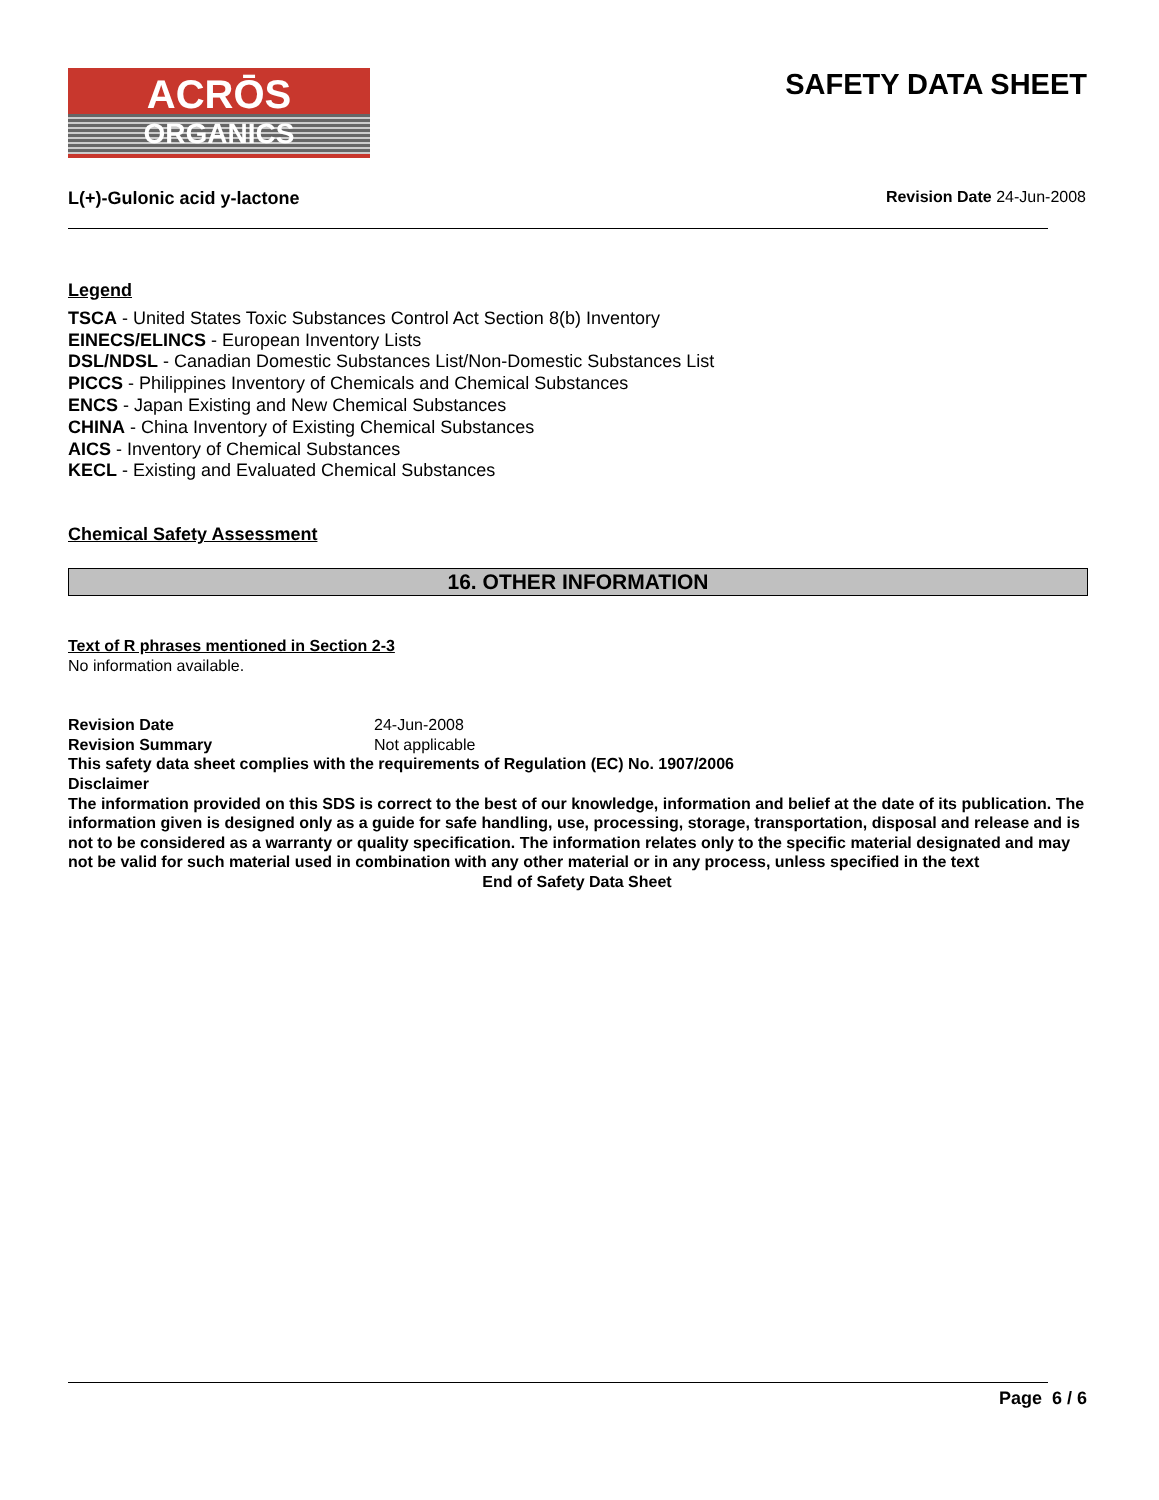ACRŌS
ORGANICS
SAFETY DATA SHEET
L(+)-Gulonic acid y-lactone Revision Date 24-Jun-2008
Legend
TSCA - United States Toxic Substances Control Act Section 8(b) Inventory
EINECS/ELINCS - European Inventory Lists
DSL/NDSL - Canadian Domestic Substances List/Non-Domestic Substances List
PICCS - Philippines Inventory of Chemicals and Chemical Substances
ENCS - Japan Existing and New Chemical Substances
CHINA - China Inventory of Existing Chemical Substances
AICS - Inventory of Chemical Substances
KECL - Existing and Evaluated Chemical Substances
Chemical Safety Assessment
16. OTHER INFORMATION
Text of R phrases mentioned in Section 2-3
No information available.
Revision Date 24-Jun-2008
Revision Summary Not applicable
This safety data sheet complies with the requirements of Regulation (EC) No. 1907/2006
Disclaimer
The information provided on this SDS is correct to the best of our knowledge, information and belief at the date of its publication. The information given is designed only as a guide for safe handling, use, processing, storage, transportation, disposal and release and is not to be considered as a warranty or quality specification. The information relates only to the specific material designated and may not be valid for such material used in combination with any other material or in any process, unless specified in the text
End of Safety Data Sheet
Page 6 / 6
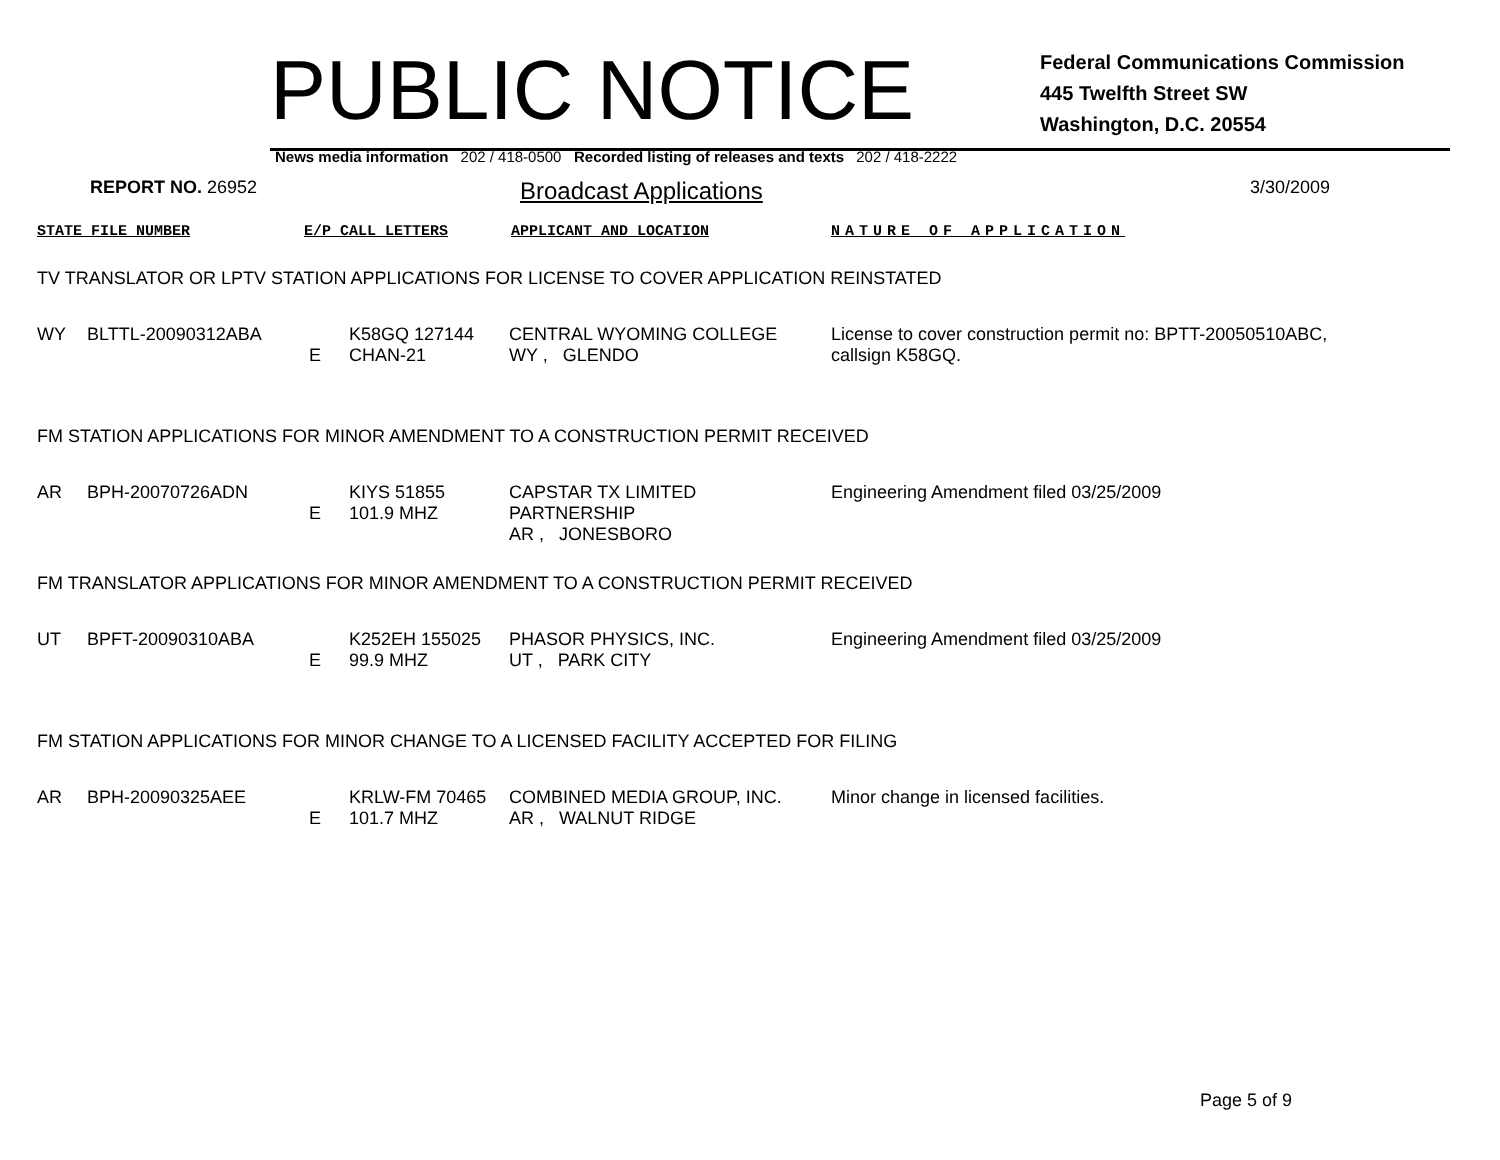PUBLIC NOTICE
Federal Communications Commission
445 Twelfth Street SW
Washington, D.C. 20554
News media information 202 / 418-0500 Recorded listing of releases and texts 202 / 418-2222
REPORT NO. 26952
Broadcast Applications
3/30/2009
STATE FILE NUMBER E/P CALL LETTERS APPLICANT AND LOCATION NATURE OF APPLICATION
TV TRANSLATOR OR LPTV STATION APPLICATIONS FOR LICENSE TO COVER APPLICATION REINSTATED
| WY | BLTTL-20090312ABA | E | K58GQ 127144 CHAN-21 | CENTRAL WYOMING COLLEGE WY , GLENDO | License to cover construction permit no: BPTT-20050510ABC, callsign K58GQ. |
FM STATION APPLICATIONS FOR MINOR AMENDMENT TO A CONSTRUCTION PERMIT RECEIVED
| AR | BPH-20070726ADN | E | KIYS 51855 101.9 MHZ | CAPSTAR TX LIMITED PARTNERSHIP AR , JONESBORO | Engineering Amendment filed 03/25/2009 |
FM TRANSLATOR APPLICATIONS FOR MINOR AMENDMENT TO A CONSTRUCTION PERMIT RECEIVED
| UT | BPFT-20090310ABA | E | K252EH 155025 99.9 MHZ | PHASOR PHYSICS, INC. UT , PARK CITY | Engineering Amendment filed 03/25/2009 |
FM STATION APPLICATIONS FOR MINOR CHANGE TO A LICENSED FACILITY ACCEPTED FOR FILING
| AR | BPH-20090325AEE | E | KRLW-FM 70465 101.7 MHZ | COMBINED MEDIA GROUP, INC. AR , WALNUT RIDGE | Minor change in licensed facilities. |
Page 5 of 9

Problem details >> For the string "Chemical", tally the lines above that contain it and give only the figure.

Your solution >> 6